Les jeux d’argent en ligne, Jackpot budgétaire ?

législation sur les jeux d'argent en ligne au New Jersey

Les casinos en ligne sont dans de nombreux pays, un véritable casse-tête pour les législateurs. Aux États-Unis par exemple, la législation s’est longtemps comportée de manière très hostile face à la possibilité d’une législation uniforme. Tandis que certains États comme le New Jersey ont une législation très ouverte, d’autres sont encore assez fermés.

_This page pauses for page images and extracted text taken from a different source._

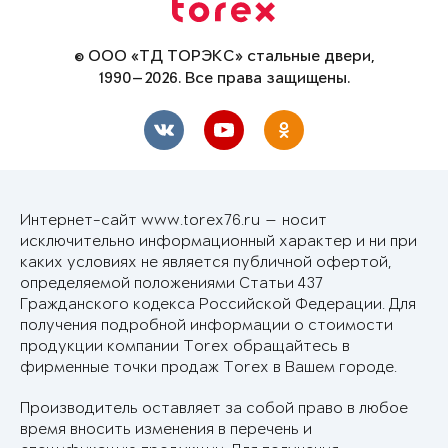
© ООО «ТД ТОРЭКС» стальные двери,
1990—2026. Все права защищены.
Интернет-сайт www.torex76.ru — носит
исключительно информационный характер и ни при
каких условиях не является публичной офертой,
определяемой положениями Статьи 437
Гражданского кодекса Российской Федерации. Для
получения подробной информации о стоимости
продукции компании Torex обращайтесь в
фирменные точки продаж Torex в Вашем городе.
Производитель оставляет за собой право в любое
время вносить изменения в перечень и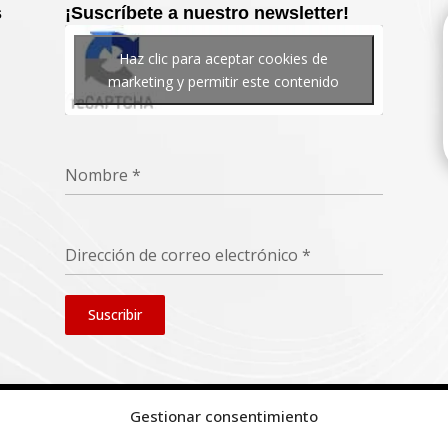
s
¡Suscríbete a nuestro newsletter!
Haz clic para aceptar cookies de
marketing y permitir este contenido
Nombre
*
Dirección de correo electrónico
*
Suscribir
Gestionar consentimiento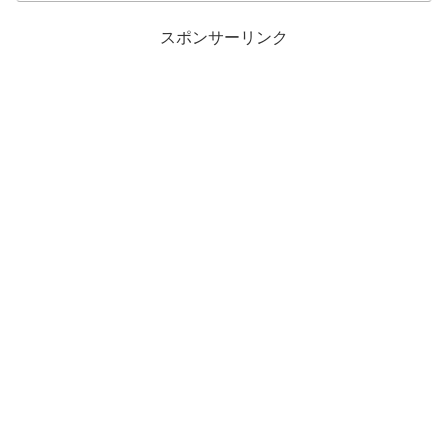
スポンサーリンク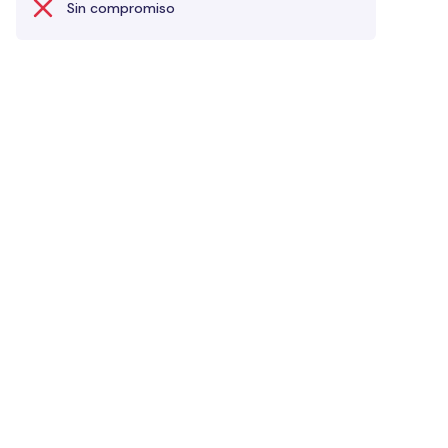
Sin compromiso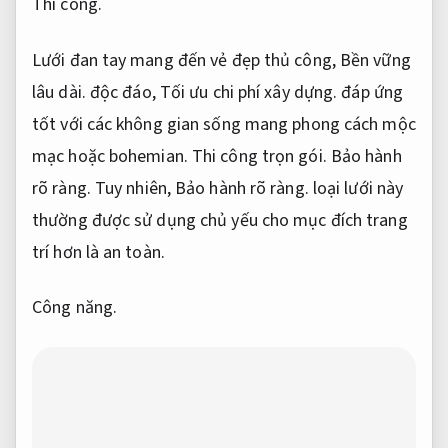
Thi công.
Lưới đan tay mang đến vẻ đẹp thủ công,
Bền vững
lâu dài.
độc đáo,
Tối ưu chi phí xây dựng.
đáp ứng
tốt với các không gian sống mang phong cách mộc
mạc hoặc bohemian.
Thi công trọn gói.
Bảo hành
rõ ràng.
Tuy nhiên,
Bảo hành rõ ràng.
loại lưới này
thường được sử dụng chủ yếu cho mục đích trang
trí hơn là an toàn.
Công năng.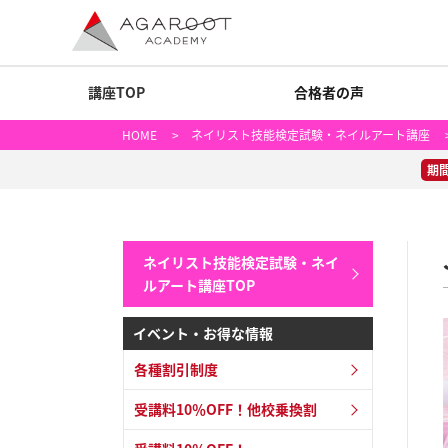
講座TOP
合格者の声
HOME
>
ネイリスト技能検定試験・ネイルアート講座
>
期
ネイリスト技能検定試験・ネイ
ルアート講座TOP
イベント・お得な情報
各種割引制度
受講料10％OFF！他校乗換割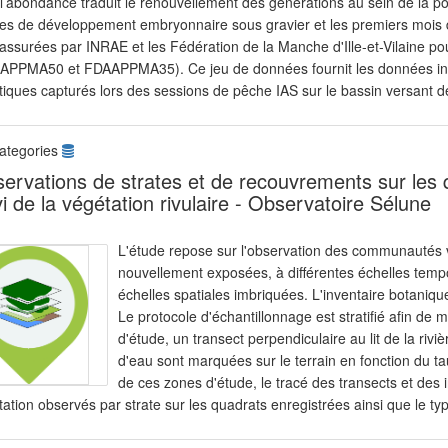
l’abondance traduit le renouvellement des générations au sein de la po
es de développement embryonnaire sous gravier et les premiers mois d
assurées par INRAE et les Fédération de la Manche d'Ille-et-Vilaine po
APPMA50 et FDAAPPMA35). Ce jeu de données fournit les données indi
tiques capturés lors des sessions de pêche IAS sur le bassin versant de
ategories
ervations de strates et de recouvrements sur les 
vi de la végétation rivulaire - Observatoire Sélune
L'étude repose sur l'observation des communautés v
nouvellement exposées, à différentes échelles tempore
échelles spatiales imbriquées. L'inventaire botaniq
Le protocole d'échantillonnage est stratifié afin de
d'étude, un transect perpendiculaire au lit de la rivi
d'eau sont marquées sur le terrain en fonction du t
de ces zones d'étude, le tracé des transects et des
ation observés par strate sur les quadrats enregistrées ainsi que le typ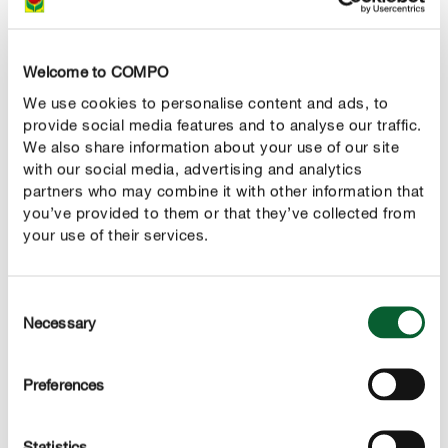
De groeiperiode van een Lipstickplant
Van
groeit de Aeschynanthus volop
april tot september
Welcome to COMPO
door het warmere weer en extra licht, waardoor haar
We use cookies to personalise content and ads, to
bloemen goed tot bloei komen. In de winter gaat de plant
provide social media features and to analyse our traffic.
juist in rust en richt ze zich op onderhoud.
We also share information about your use of our site
with our social media, advertising and analytics
Je lipstickplant correct verpotten
partners who may combine it with other information that
kan de pot voor je Lipstickplant te krap
Na 2 tot 3 jaar
you’ve provided to them or that they’ve collected from
your use of their services.
worden. Dit merk je aan de wortels die onderaan de pot
door de drainagegaten groeien. Gebruik bij het verpotten
een
dan de oude pot.
pot die ongeveer 20% groter is
Consent
Plant je plant in een luchtige, goed drainerende potgrond
Necessary
Selection
zoals
COMPO SANA Potgrond Kamerplanten & Palmen
zodat de wortels makkelijk groeien. Je hoeft pas te
Preferences
verpotten wanneer de plant echt uit de pot groeit of de
pot scheurt. Verpot je Lipstickplant altijd buiten de
Statistics
bloeiperiode.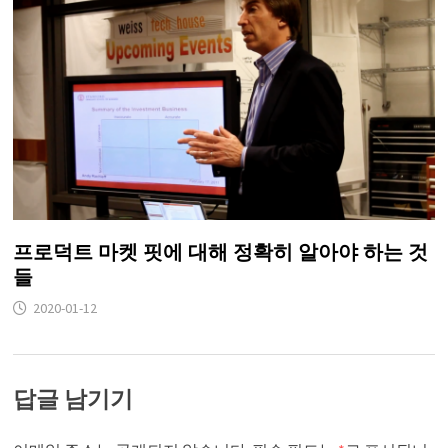
프로덕트 마켓 핏에 대해 정확히 알아야 하는 것
들
2020-01-12
답글 남기기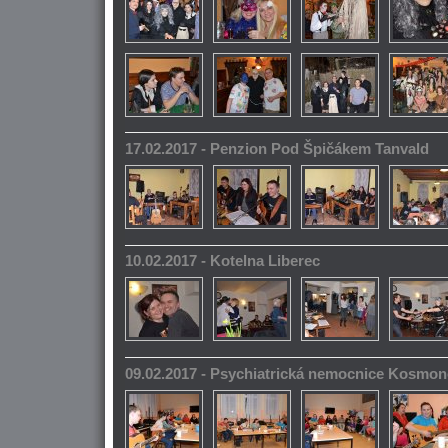
17.02.2017 - Penzion Pod Špičákem Tanvald
10.02.2017 - Kotelna Liberec
09.02.2017 - Psychiatrická nemocnice Kosmo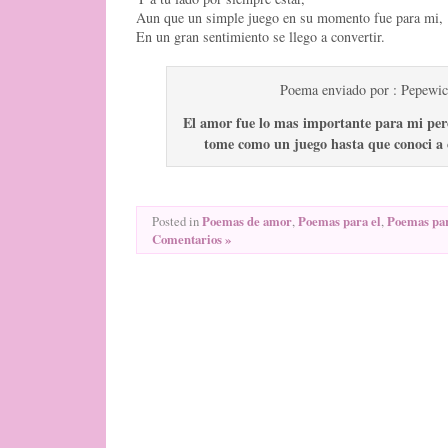
Aun que un simple juego en su momento fue para mi,
En un gran sentimiento se llego a convertir.
Poema enviado por : Pepewi
El amor fue lo mas importante para mi per
tome como un juego hasta que conoci a 
Poemas de amor
Poemas para el
Poemas par
Posted in
,
,
Comentarios »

Une solution au déficit budgétaire

législation sur les jeux d'argent en ligne au New Jersey

Le new jersey état le plus peuplé des états unis souhaite donner un cadre légale aux jeux d’argent en ligne

Bien souvent, la lenteur législative peut s’expliquer par le lobbying des casinos physiques. Il n’est effectivement pas dans leur intérêt de voir l’intégralité du territoire autoriser les casinos sur internet. Mais, ce n’est pas l’unique raison. Les casinos en ligne présentent un problème complexe quant à la taxation étant donné qu’ils sont pour la plupart, des structures off-shore et que les gains des joueurs ne peuvent être soumis à l’impôt.
L’État du New Jersey, qui est le plus peuplé des USA à autoriser les jeux d’argent sur internet, a d’ailleurs été l’un des premiers à mettre en œuvre une politique fiscale censée tirer profit de cette nouvelle industrie. Hélas, depuis plusieurs années, les recettes fiscales issues des casinos en ligne à New Jersey sont bien en dessous des prévisions.
Fiscalité trop laxiste ou évasion fiscale, on ne saurait trop le dire. Mais une chose est certaine, la tendance ne se reproduirait pas forcément sur l’ensemble des 50 États américains. Alors que le New Jersey a dû revoir à la baisse son budget de 250 millions de dollars en avril 2014, une législation unique et uniformément appliquée sur l’ensemble du territoire américain permettrait de générer 300 millions de dollars annuellement dans l’État de Pennsylvanie. Une alternative alléchante au regard des difficultés budgétaires auxquelles fait face cet État (1,35 milliard de dollars de déficit entre 2013 et 2015).

Une ouverture timide

Toutefois, les prévisions et l’enthousiasme des économistes se heurtent à l’appréhension des législateurs, quel que soit le pays. L’inquiétude principale touche à la protection des mineurs et des personnes dépendantes. En effet, depuis 2012 l’Observatoire Français des Drogues et Toxicomanies (O.D.J.) a publié une étude sur « Les Jeux d’Argent et de Hasard sur Internet en France ». Cette étude met en relief deux facteurs inquiétants pour les gouvernements.
D’abord, 40% des jeux en ligne n’exigent jamais de présenter une pièce d’identité, ce qui pose le problème de la sécurité des mineurs qui sont influençables et susceptibles de devenir dépendants. Ensuite, pour tous les types de jeux proposés en France (à l’exception de la Française des Jeux), les versions en ligne recueillent une plus grande participation que leurs versions traditionnelles. Il y a donc un risque réel de voir les jeux d’argent en ligne cannibaliser les casinos en jeux d’argent traditionnels.
En conclusion, les jeux d’argent en ligne présentent une source de recettes fiscales non négligeables. Mais, pour les taxer, il faut les autoriser ; et autoriser les jeux en ligne, c’est rompre le monopole des casinos physiques et de l’État. Une situation qui inquiète partout et qui explique l’ouverture timide faite à cette nouvelle industrie pratiquée aux États-Unis, en France, en Belgique, en Allemagne et partout ailleurs.